Exercise instructions:
A. Answer from the article on projected defense job losses:
(i) Which state would lose the most jobs, and how many?
(ii) Which organization commissioned the study?
(iii) By what date would Congress have to pass the deficit legislation to avoid the automatic cuts?
B. From the article on projected defense job losses, reproduce everything from "Under a budget" down to "total economic activity." without any changes.

Document extract:
##############################

The U.S. aerospace and defense industries will lose more than 350,000 jobs, $79 billion in sales and $28 billion in wages and salaries in 2013 if Congress is unable to agree on a deficit reduction plan, thereby triggering automatic cuts across all U.S. discretionary spending activities, according to a new study.

Of the job losses, 164,000 would occur among the prime contractors, with subcontractors and suppliers accounting for the rest, said the study, conducted jointly by the George Mason University Center for Regional Analysis and Economic Modeling Specialists Inc. Of the 10 most affected states, California would be hardest hit, with 126,000 jobs lost, followed by Virginia, at 123,000, Texas and Florida.

“We’re talking about high-wage, high-salaried jobs,” Marion C. Blakey, president and chief executive of the Aerospace Industries Association, which commissioned the study, said during a press conference Oct. 24. “We have a lot of subcontracting that gets down to mom-and-pops. But you lose very unusual skills that go away when those jobs are gone.”

Under a budget agreement reached by Congress and the White House in August, a congressional “super committee” has been tasked with drafting a legislative proposal to cut $1.5 trillion in federal spending over the next decade. A failure by Congress to pass such legislation by Dec. 23 would trigger automatic cuts of $1.2 trillion, to be divided evenly between defense and non-defense discretionary spending.

If the automatic reductions are triggered, prime contractors would take $45 billion sales hit in 2013, the year the cuts would begin to take effect, the study said.

According to the study, regional economies would be affected as there would be fewer people with money to spend in the hospitality and leisure industries. Counting this ripple effect, the total number of jobs lost is more than 1 million, representing $60 million in wages and salaries and $164 million in total economic activity.

Tom Buffenbarger, president of the International Association of Machinists and Aerospace Workers, said during the press conference that keeping military spending levels afloat was important because while commercial projects are a solid source of business for the aerospace industry, military contracts tend to be long-term and pump more money for longer periods of time.

“For these kinds of cuts, I don’t know if I can put enough passion into how devastating it would be for the U.S. if we give up,” Buffenbarger said.

##############################

Collected material:
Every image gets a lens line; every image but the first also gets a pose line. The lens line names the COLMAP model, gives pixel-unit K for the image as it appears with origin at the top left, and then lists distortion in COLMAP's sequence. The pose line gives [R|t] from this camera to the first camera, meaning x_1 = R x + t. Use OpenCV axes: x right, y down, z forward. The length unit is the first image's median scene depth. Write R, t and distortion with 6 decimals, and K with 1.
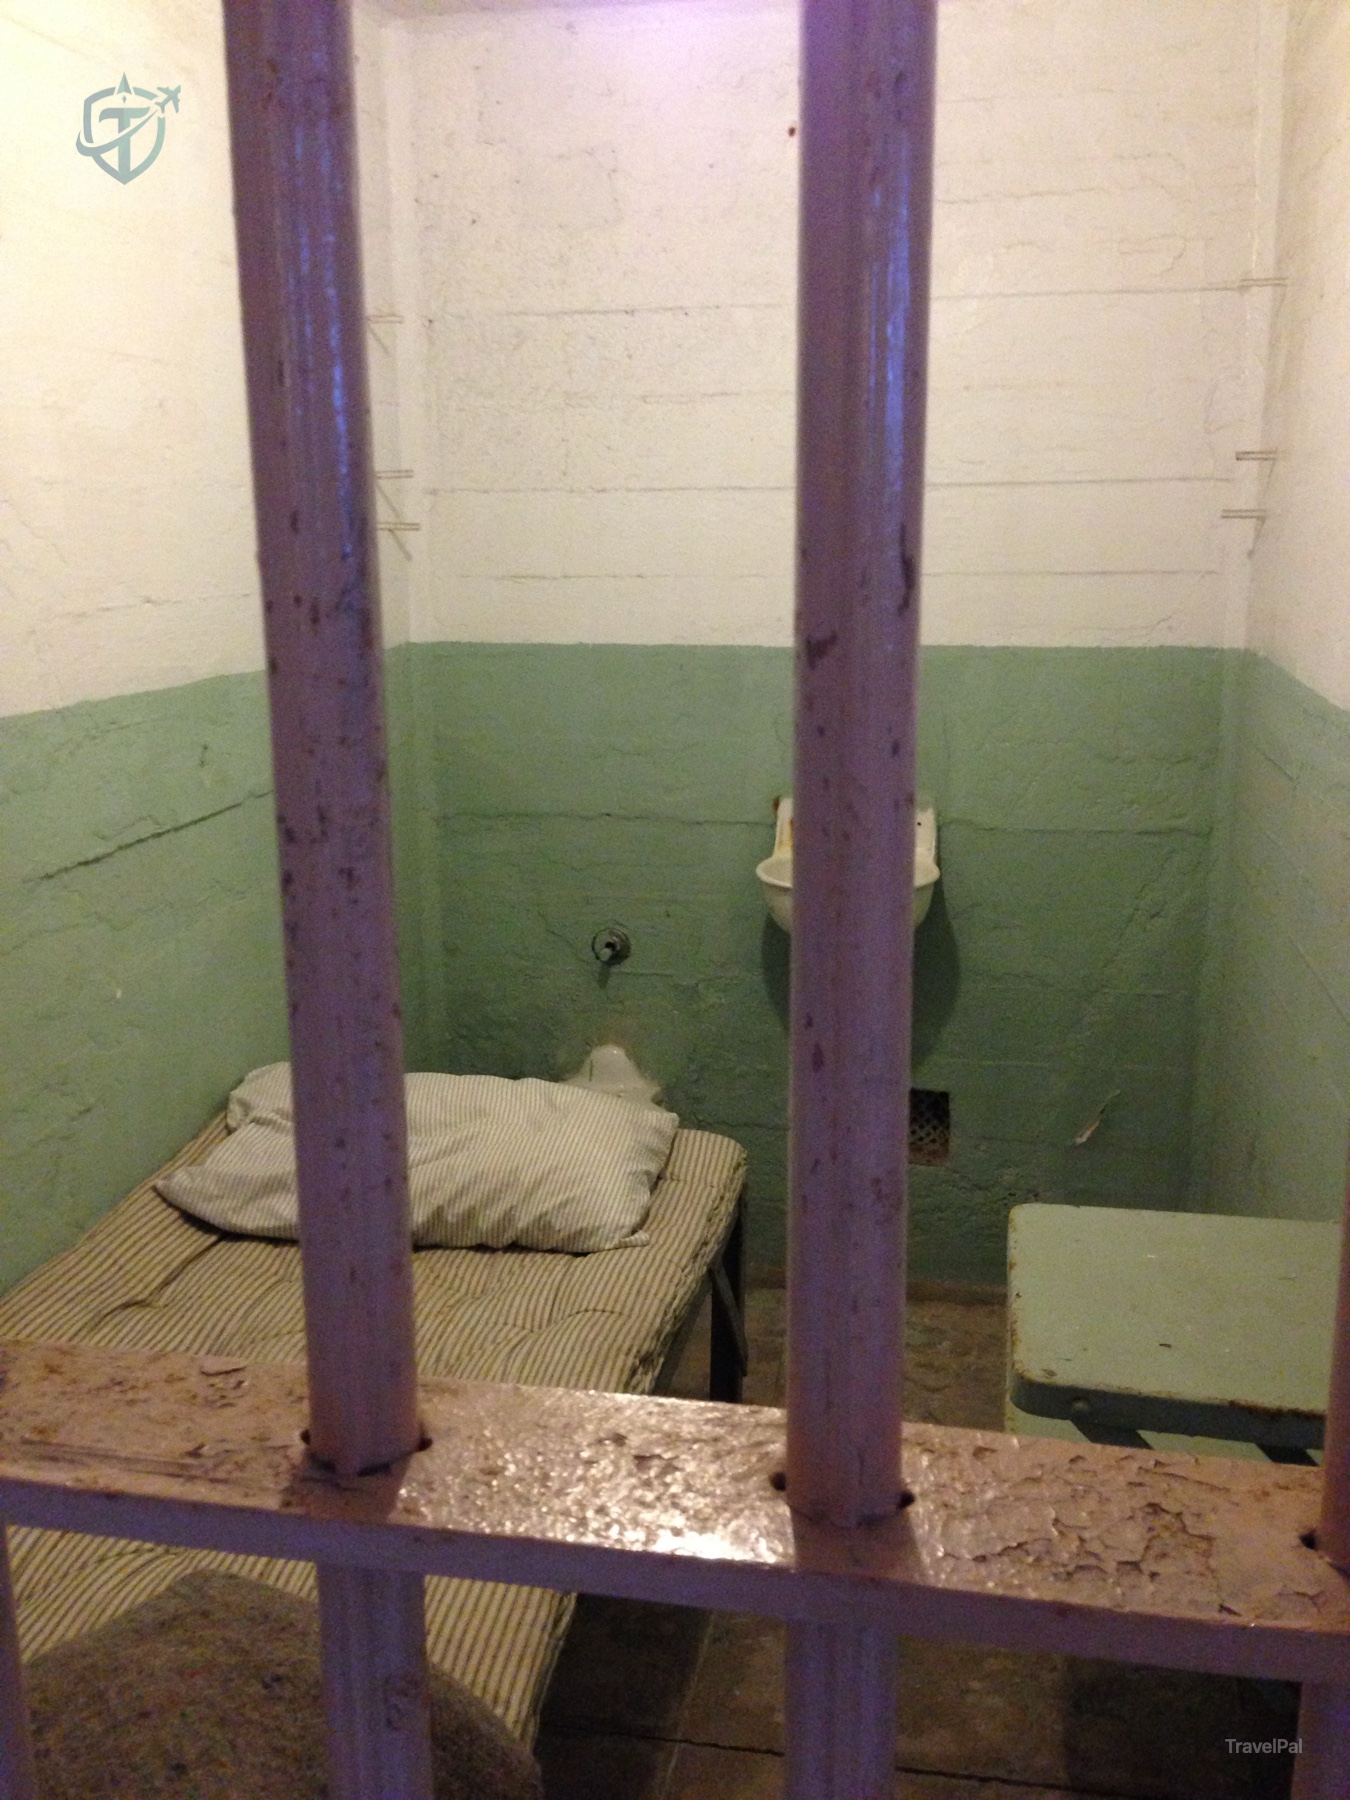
lens RADIAL K [[1658.9, 0, 675.3], [0, 1658.9, 909.4], [0, 0, 1]] dist [0.118490, -0.212846]
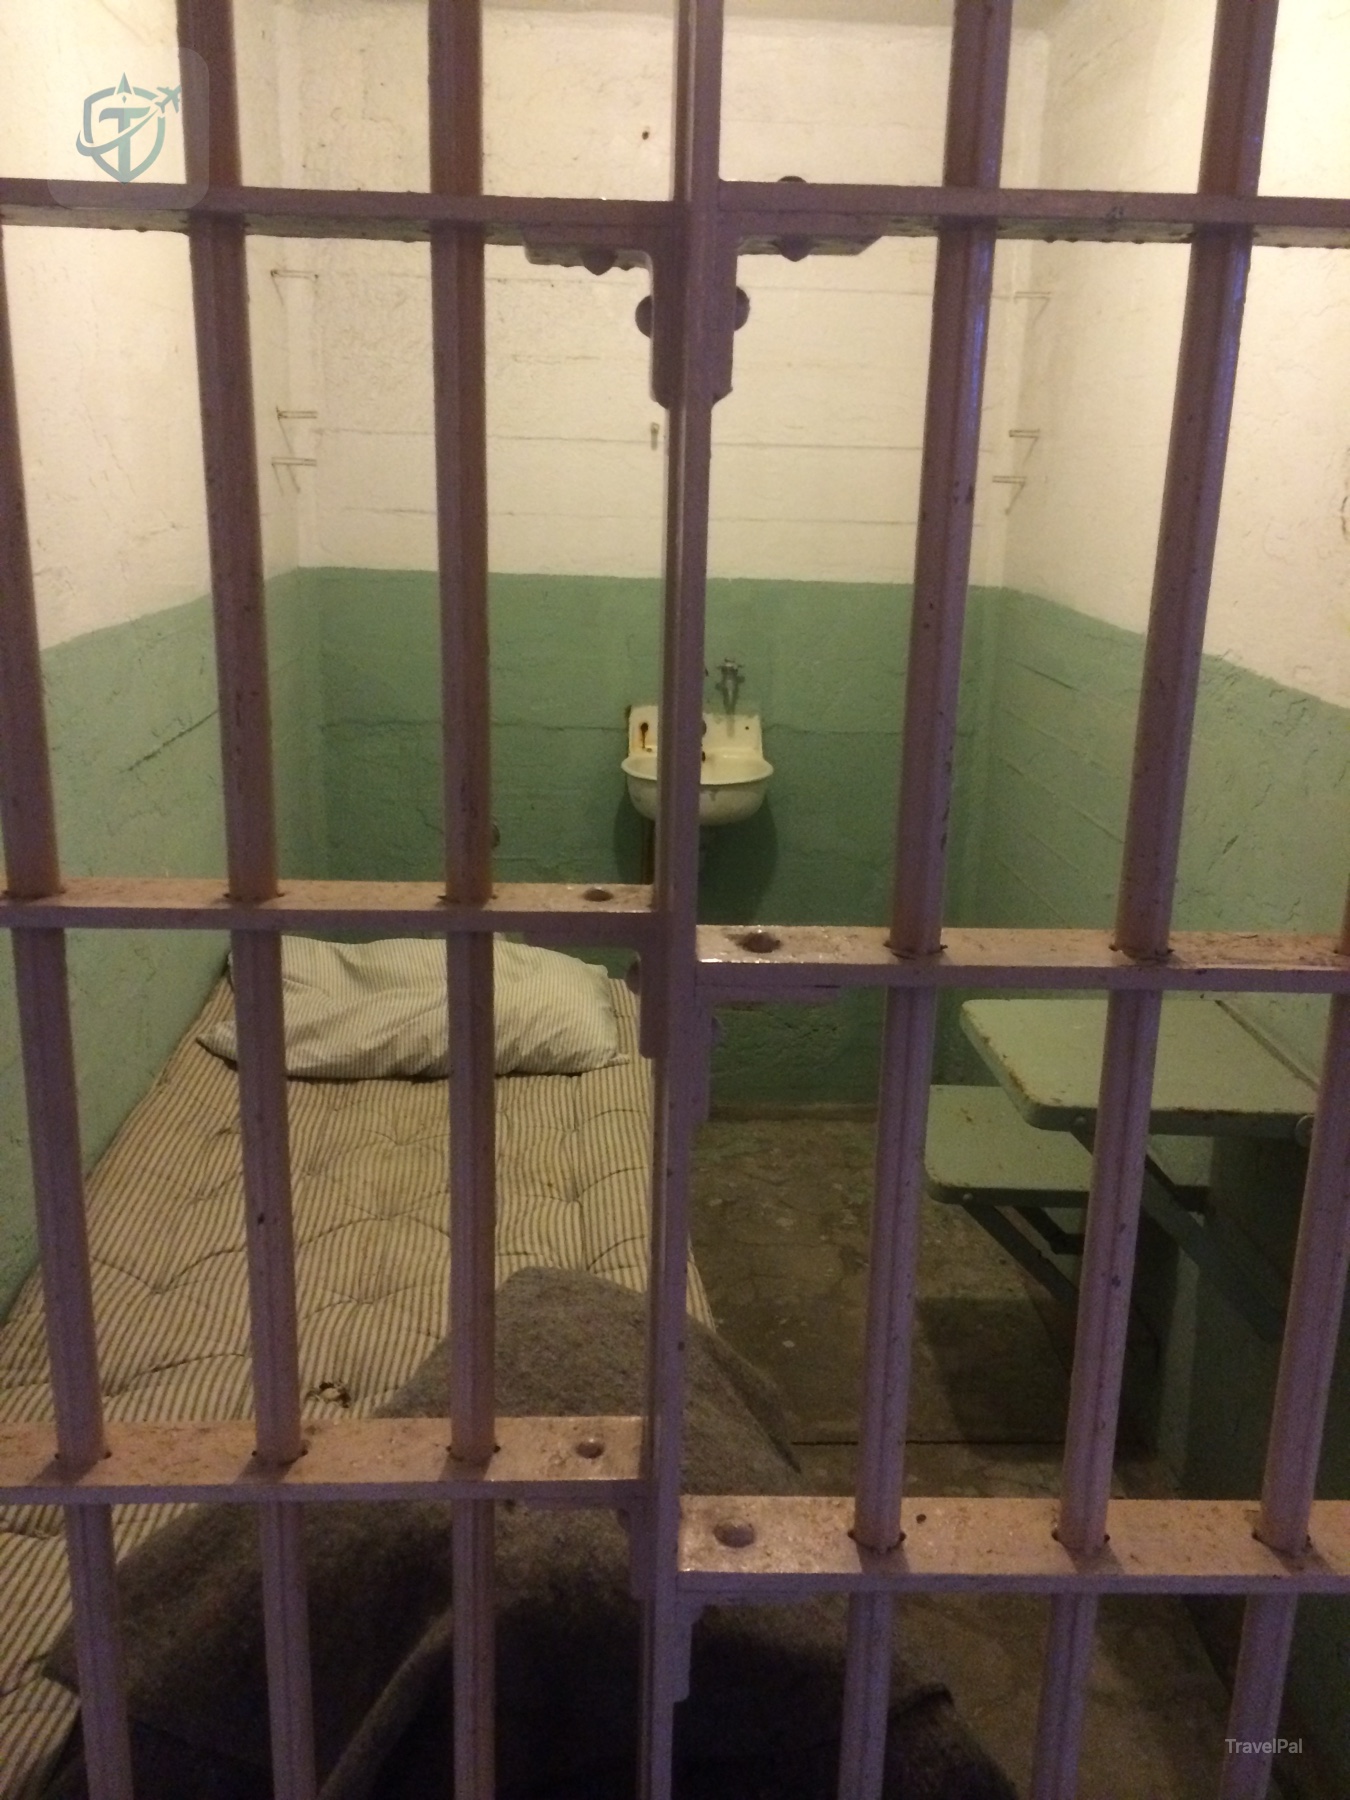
lens RADIAL K [[1545.8, 0, 675.0], [0, 1545.8, 900.0], [0, 0, 1]] dist [0.098510, -0.152832]
pose [[0.970100, -0.031535, 0.240648, -0.187943], [0.019986, 0.998535, 0.050282, 0.016548], [-0.241882, -0.043969, 0.969309, -0.088466]]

##############################

Answers by item number:
A.
(i) California, with 126,000 jobs lost.
(ii) The Aerospace Industries Association.
(iii) Dec. 23.

B.
Under a budget agreement reached by Congress and the White House in August, a congressional “super committee” has been tasked with drafting a legislative proposal to cut $1.5 trillion in federal spending over the next decade. A failure by Congress to pass such legislation by Dec. 23 would trigger automatic cuts of $1.2 trillion, to be divided evenly between defense and non-defense discretionary spending.

If the automatic reductions are triggered, prime contractors would take $45 billion sales hit in 2013, the year the cuts would begin to take effect, the study said.

According to the study, regional economies would be affected as there would be fewer people with money to spend in the hospitality and leisure industries. Counting this ripple effect, the total number of jobs lost is more than 1 million, representing $60 million in wages and salaries and $164 million in total economic activity.